Chat Pile, on their “Cool World Tour West” are accompanied by Florida hardcore Gouge Away and Kansas City’s post-hardcore Nightosphere, Portland being their 9th stop.
The Oklahoma City-based noise rock quartet, known for their unfiltered and raw sound, captivated the audience with a setlist that traversed their discography. They opened with “The New World,” setting a powerful tone for the evening, and proceeded to play tracks like “Shame,” “Frownland,” and “Why.” The set concluded with an encore performance of “Anywhere.”

Frontman Raygun Busch’s stage presence was notably engaging; barefoot, shirtless, erratic, organized chaos. His interactions between songs were riddled with discussions about movies, notably ones relating to Oregon, which added a small personal touch to their performance. Busch’s is well known for his film ramblings on stage, so it was no surprise to the cult audience.

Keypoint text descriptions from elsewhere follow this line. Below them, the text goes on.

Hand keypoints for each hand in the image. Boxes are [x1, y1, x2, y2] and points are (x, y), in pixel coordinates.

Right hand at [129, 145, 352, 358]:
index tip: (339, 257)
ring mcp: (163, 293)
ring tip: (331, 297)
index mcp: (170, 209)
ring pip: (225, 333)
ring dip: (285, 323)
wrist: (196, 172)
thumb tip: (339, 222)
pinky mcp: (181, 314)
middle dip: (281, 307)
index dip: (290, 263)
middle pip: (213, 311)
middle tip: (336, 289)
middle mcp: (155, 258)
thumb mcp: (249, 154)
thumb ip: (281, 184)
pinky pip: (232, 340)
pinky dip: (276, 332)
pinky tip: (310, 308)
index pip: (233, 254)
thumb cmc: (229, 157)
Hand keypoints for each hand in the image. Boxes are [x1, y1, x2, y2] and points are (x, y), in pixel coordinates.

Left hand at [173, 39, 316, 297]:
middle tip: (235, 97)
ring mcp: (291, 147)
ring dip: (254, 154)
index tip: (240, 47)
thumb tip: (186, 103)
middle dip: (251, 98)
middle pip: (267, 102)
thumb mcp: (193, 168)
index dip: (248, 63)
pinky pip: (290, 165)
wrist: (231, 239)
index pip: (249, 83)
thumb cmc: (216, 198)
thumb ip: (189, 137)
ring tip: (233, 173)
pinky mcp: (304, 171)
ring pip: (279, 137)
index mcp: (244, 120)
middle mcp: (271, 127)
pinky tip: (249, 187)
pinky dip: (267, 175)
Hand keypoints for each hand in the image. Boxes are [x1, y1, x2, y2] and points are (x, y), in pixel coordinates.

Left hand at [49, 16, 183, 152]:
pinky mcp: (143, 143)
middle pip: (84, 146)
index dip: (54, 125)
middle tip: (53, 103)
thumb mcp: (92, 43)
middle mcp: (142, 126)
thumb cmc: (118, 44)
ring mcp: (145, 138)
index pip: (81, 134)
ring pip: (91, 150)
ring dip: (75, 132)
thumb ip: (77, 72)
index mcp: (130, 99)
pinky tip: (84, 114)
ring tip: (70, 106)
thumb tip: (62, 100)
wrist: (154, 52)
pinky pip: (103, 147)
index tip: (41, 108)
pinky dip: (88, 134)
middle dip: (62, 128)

The band’s synergy was evident, with each member contributing to the overall sonic assault that defines Chat Pile’s live shows. Guitarist Luther Manhole’s riffs, combined with Stin’s prominent bass lines and Cap’n Ron’s drumming, created a wall of sound that quite literally made the walls of the venue shake.

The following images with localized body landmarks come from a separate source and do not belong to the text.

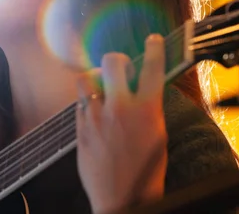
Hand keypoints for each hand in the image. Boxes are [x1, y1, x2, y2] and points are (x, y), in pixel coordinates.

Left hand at [76, 34, 167, 213]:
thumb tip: (146, 93)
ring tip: (101, 87)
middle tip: (120, 68)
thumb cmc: (145, 174)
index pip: (152, 68)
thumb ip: (150, 111)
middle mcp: (119, 107)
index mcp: (146, 110)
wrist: (121, 199)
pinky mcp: (80, 128)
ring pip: (86, 78)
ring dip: (94, 78)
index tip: (152, 41)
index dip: (154, 49)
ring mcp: (96, 116)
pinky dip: (87, 102)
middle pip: (112, 62)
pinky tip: (95, 111)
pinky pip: (79, 102)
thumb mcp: (159, 138)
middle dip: (117, 59)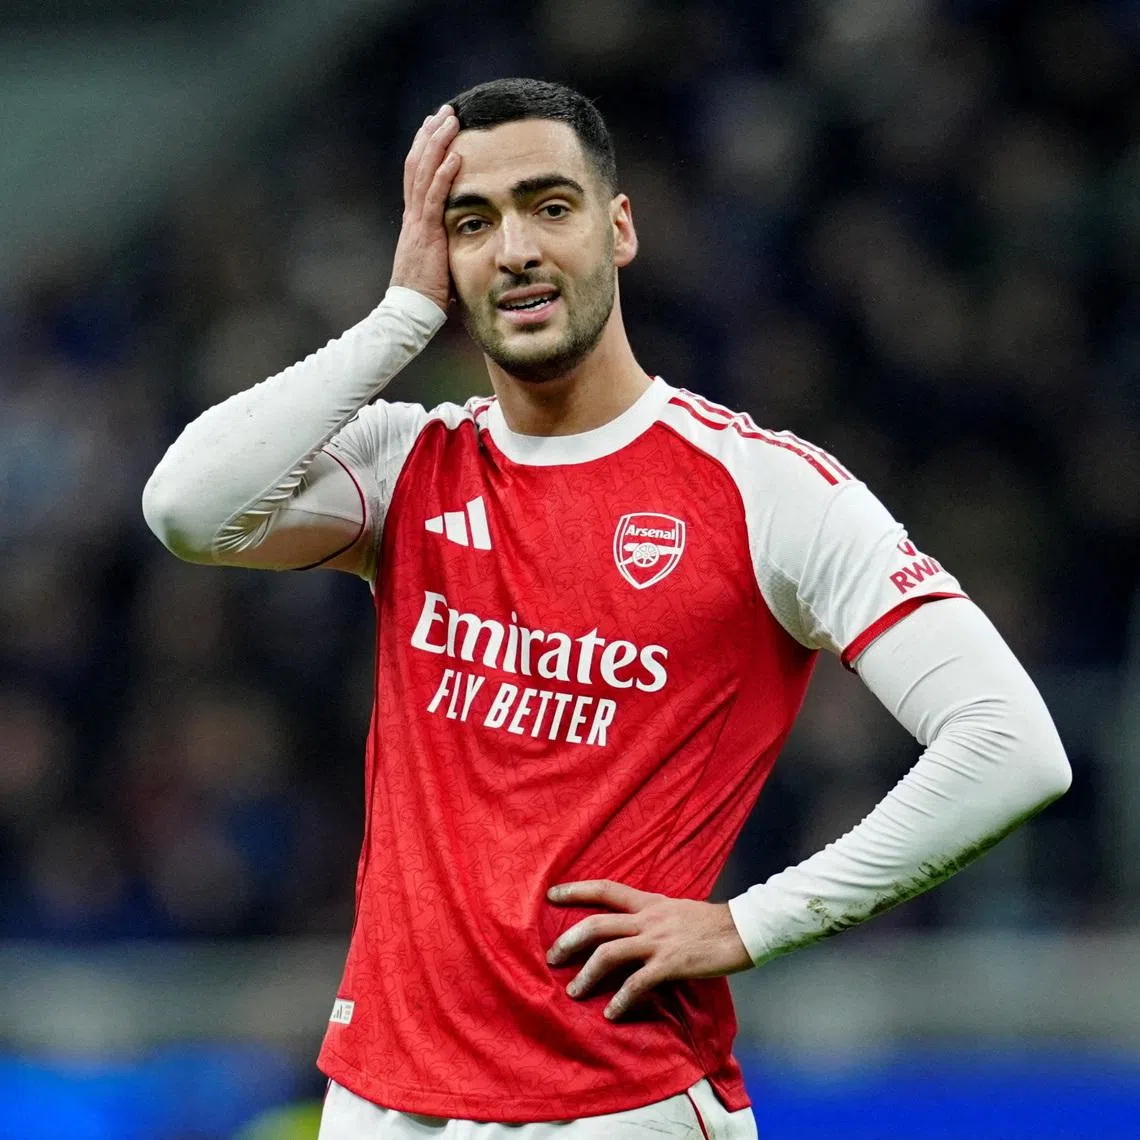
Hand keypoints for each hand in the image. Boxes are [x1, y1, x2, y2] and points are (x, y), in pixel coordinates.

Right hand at [389, 105, 461, 312]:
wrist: (409, 310)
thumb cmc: (427, 294)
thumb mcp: (438, 262)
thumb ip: (447, 244)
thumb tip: (466, 241)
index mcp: (415, 221)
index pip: (417, 176)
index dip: (425, 150)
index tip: (435, 128)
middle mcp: (413, 216)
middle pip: (417, 165)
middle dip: (430, 136)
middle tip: (444, 112)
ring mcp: (418, 223)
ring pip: (424, 174)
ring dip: (437, 144)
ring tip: (449, 120)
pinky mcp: (426, 234)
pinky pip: (434, 198)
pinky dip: (444, 175)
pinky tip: (454, 156)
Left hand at [545, 879, 752, 1020]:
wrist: (743, 929)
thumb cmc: (711, 923)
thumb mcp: (675, 910)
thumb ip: (652, 918)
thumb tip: (632, 929)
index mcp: (648, 902)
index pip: (605, 888)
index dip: (576, 889)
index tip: (551, 894)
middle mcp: (648, 918)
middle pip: (597, 924)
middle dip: (569, 941)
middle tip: (551, 957)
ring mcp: (658, 941)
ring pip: (609, 952)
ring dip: (587, 974)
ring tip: (574, 992)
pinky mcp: (670, 964)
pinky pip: (638, 983)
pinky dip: (621, 999)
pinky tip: (612, 1013)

What really made this performance especially notable was their performance of grimmace_smoking_weed.jpeg. In the first chord the audience erupted. The 9-minute song from their first full-length LP, “God’s Country”. The industrial instrumentation paired with Busch’s erratic stage presence and direct vocals truly was a transient experience.
“Listen, I don’t want your presence
Purple man smoking weed in my bedroom
Don’t want you
I don’t need you
And don’t think I’d forget
That you hurt me in a past life
And you were so strange once
At least stranger than you are now
At least stranger than you are now”
The narrator knows the weed-smoking Grimace all too well, a figure etched into memory like a riff that lingers too long. He aches to leave behind the ache Grimace carries. Though the pain he represents is buried “you hurt me in a past life” Grimace drifts back again and again, shedding his strangeness and slipping into the ordinary. And yet, the more familiar he becomes, the more his presence darkens, growing heavier with every return, a ghost refusing to dissolve into silence.

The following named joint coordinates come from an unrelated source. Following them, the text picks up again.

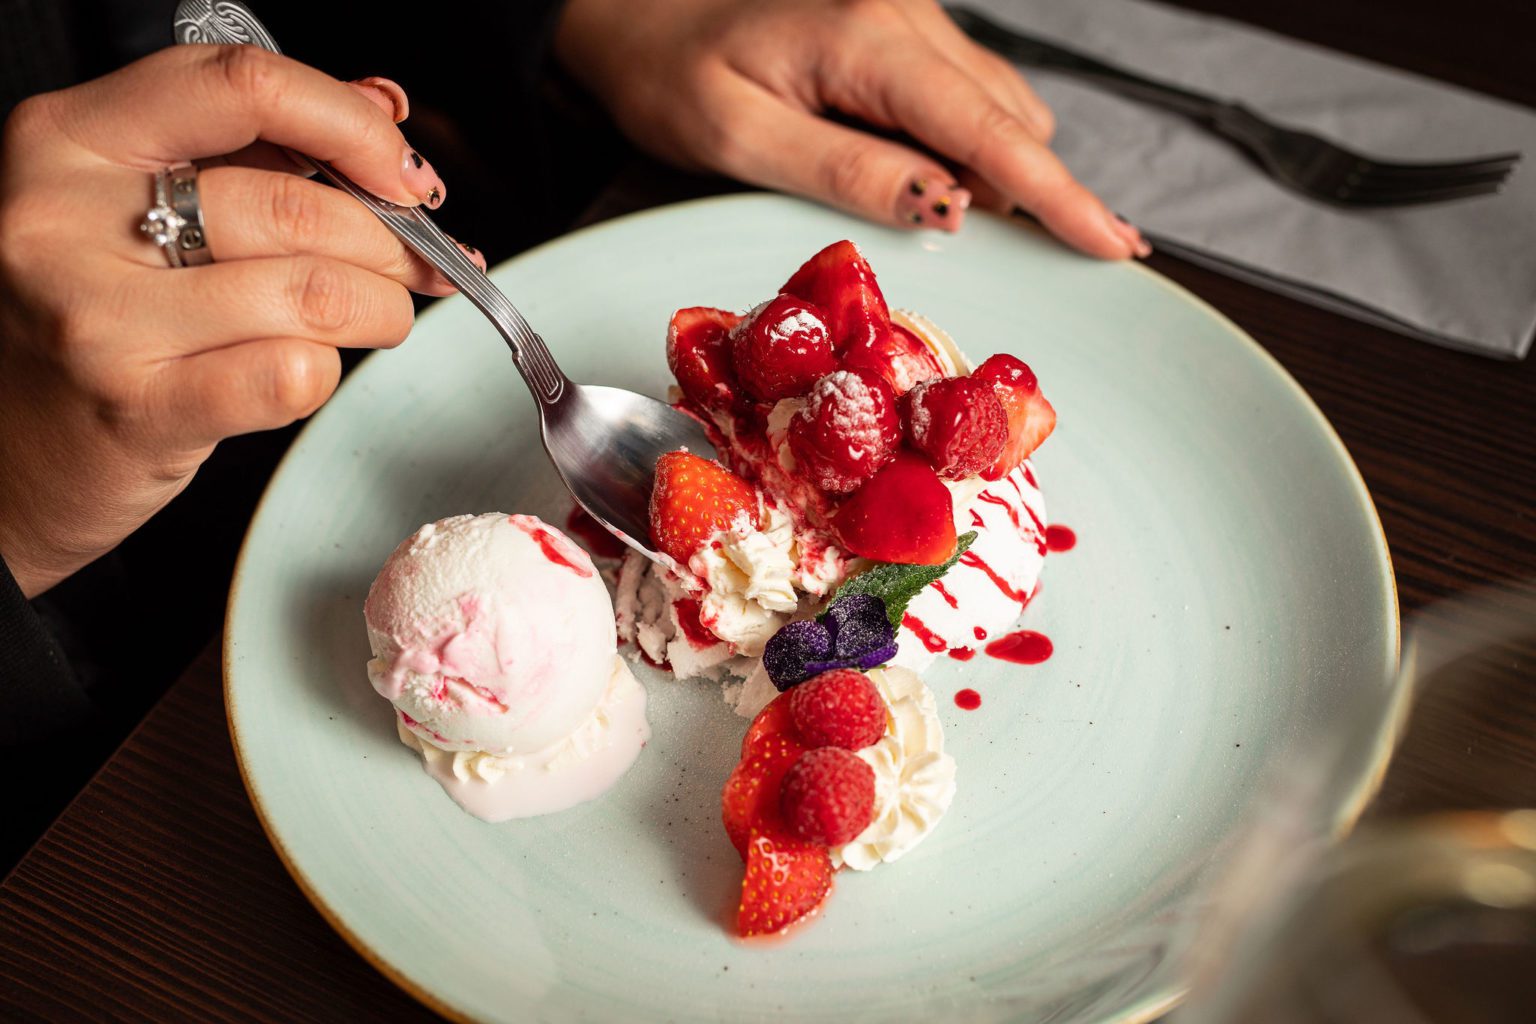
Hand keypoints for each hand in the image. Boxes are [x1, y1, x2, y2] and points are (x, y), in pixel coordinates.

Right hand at [0, 46, 482, 596]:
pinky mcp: (136, 408)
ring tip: (378, 316)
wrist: (15, 450)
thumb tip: (379, 108)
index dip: (350, 127)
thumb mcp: (150, 204)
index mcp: (71, 138)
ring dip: (380, 308)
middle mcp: (64, 218)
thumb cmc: (99, 315)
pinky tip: (309, 368)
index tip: (404, 174)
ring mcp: (95, 317)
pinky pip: (291, 374)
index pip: (242, 86)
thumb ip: (259, 146)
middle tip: (418, 265)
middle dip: (391, 242)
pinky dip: (328, 372)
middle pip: (295, 207)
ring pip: (311, 292)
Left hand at [555, 0, 1146, 257]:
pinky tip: (946, 180)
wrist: (631, 6)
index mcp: (866, 40)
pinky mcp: (894, 27)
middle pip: (1009, 114)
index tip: (1113, 243)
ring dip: (1006, 168)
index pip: (988, 129)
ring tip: (1000, 227)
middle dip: (1047, 189)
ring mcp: (904, 14)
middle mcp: (901, 15)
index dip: (1058, 194)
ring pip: (995, 100)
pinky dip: (974, 140)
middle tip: (1081, 254)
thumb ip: (845, 170)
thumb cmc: (666, 71)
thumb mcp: (737, 135)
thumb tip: (948, 207)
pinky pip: (963, 87)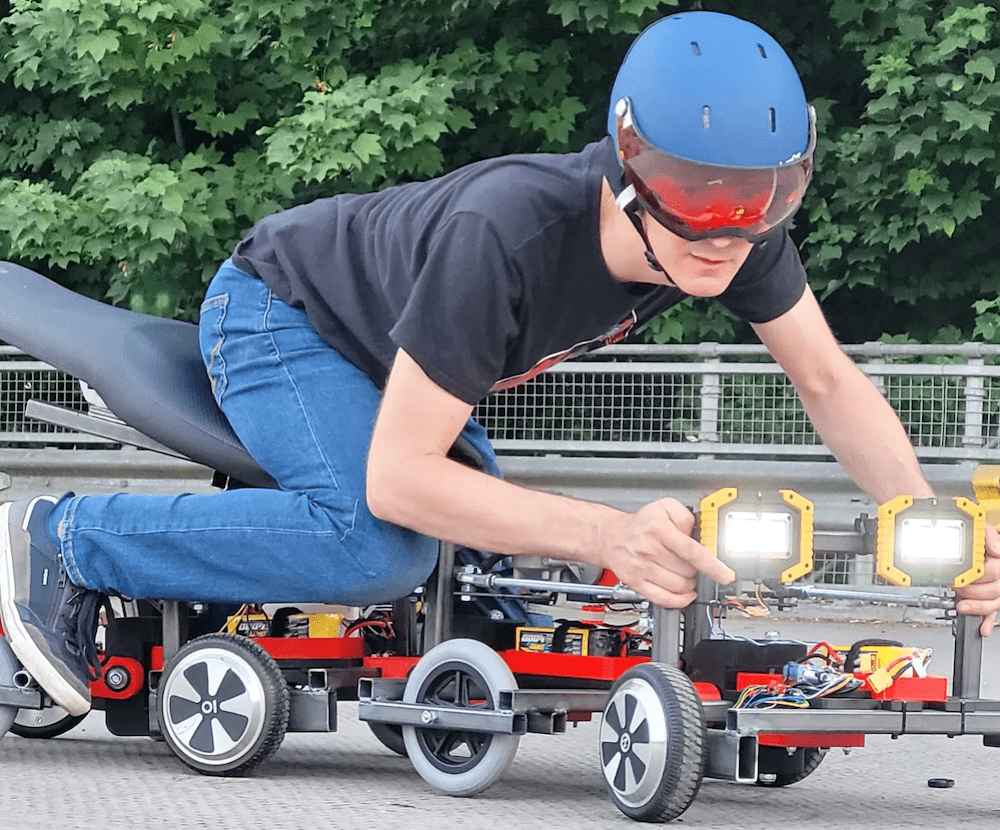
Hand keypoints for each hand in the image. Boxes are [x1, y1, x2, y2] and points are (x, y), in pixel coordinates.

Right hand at [598, 498, 734, 608]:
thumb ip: (685, 515)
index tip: (724, 574)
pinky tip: (685, 593)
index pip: (690, 551)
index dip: (711, 565)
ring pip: (679, 586)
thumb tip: (697, 533)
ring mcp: (642, 568)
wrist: (611, 537)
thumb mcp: (663, 506)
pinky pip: (664, 599)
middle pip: (687, 571)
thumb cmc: (640, 524)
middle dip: (696, 569)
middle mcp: (649, 549)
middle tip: (692, 562)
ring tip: (686, 574)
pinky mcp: (636, 583)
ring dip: (689, 583)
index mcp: (658, 529)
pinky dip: (679, 600)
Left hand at [956, 523, 999, 636]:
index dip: (978, 577)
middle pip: (995, 590)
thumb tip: (996, 550)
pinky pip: (993, 611)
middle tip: (958, 588)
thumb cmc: (977, 535)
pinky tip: (981, 628)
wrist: (974, 541)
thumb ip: (989, 536)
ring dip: (979, 607)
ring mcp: (998, 587)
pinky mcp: (991, 596)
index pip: (995, 573)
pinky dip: (986, 621)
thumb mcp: (982, 528)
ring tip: (962, 606)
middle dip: (974, 592)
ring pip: (995, 602)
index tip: (962, 577)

For those dragged into the storm of paranoia, mania, or intrusive thought, it becomes nearly impossible to separate the noise from the self to tell where the mind ends and the fear begins. To admit a desire to become the purple man is less a confession than a coping spell, an effort to smooth over the jagged clash between ego and obsession. It’s a gesture toward reconciliation, a recognition that even in the most chaotic loops of thought, there’s a sliver of truth. A purple monster – to shadow the whispers, under the noise.
I think in essence, the song gets to the core of what this band is. Performance art. Chaos, as a vessel for poetry. Noise to demand a message.
The band is loud, it’s blunt, it’s a violent stance against the reality of life, the core of artistry.